彼の店は福井市の郊外にありました。訪問時店はランチタイム終了時。話を聞くことに。
脱サラして牛タン店を開業。1年半が経過。毎日バタバタで忙しい。儲けはサラリーマン時代とあまり変わらない。「せっかく脱サラしたのにこれでは意味がない」これからどうすべきかいろいろ悩んでいるらしい。「いろいろ企画して売り上げを上げていきたい。デザートもその一つ」「何で牛タン店」と聞けば「福井市で牛タン専門店がなかったから」と言うのです。
昼は定食メニュー。その日のランチは15人。「この倍以上は来て欲しい」と彼。夜は酒場なので酒を飲んでタン料理を食べて欲しいのだが現実はごはん物が売れているというのです。僕は「長所伸展法」を説明。売れている物のアイテムと在庫を増やすという方法。郊外店だと車で来店しても酒を飲むのは難しいのが現実でしょう。酒場は車で来店というのが難しい時代になっています。

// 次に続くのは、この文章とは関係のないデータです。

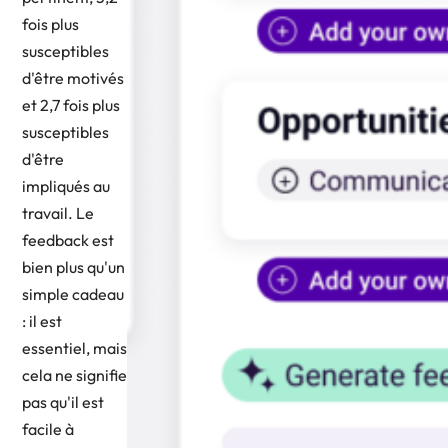
fois plus
susceptibles
d'être motivés
et 2,7 fois plus
susceptibles
d'être
impliqués au
travail. Le
feedback est
bien plus qu'un
simple cadeau
: il est
essentiel, mais
cela ne signifie
pas qu'il est
facile à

「何で競争相手が出ないのか」検討。牛タン店が大繁盛するならすぐに競合が現れるのが世の常、現れないのは「儲けるのが難しい」からでしょう。彼が儲かる方法が見つければすぐに真似される筈。一定の需要はあるはずなので「閑古鳥」状態にはならないでしょうが大儲けは難しいと考えるのが普通です。ぼちぼちなら続けられるはずです。焼き肉店はたくさんあります。それでも新規参入があるのが現実。きっと利益を出しやすいからでしょう。
開店して1年半 売り上げの伸びが止まったという事は「開店人気終了」状態。開店初期は物珍しさもあって繁盛するのです。世阿弥家伝の書では「稚児の舞」の部類です。新規開店しての繁盛は店の実力ではないのです。これからが勝負なのです。来店した人が「美味しかった。又来たい」とか「友人に紹介したい」となれば繁盛間違いなしです。
昔美容室を回っていた時に美容師に三タイプあることを教えてもらいました。一つ目はヘアファッションに関心があるタイプ。二つ目はヘアケア髪の健康に関心があるタイプです。三つ目は経営と言うか金儲けに関心があるタイプ。客の頭を見ると紙幣に見える人がいるのです。
彼は牛タンに特別に思い入れがあるわけではなさそう。料理が大好きでもなさそう。家で料理を作った事はなかったというぐらいです。タイプ的には経営と言うか商売に関心があるタイプです。
タイプ別に考える方法は皆さんにも当てはまりそうです。自然食品に関心がある人 健康に関心がある人 自然食品経営に関心がある人と言う区分けが出来そうです。あなたはどのタイプ?
牛タン専門店は単品取扱店と同じです。自然食品店なら「超こだわりの店」と言う事になります。
競合相手が出ない「超こだわりの店」の取扱品は全部有機又は無農薬。肉も調味料も有機のみ 玉子は平飼いだけ 砂糖も有機のみ 塩は海水由来のみ お菓子も全部有機原料使用のみ。国産無添加だけでは取扱いません。低農薬とか減農薬の物も全くない店です。店名の理想は「有機だけ屋」判りやすいでしょう。これだとこだわっている人だけが来店するのです。30年以上前に合った「オーサワ」取扱店がこれに近いです。これで大繁盛ならすぐに真似されるでしょう。現実は「経営が成り立たない」ので妥協しているのです。誰か「有機だけ屋」やってみませんか?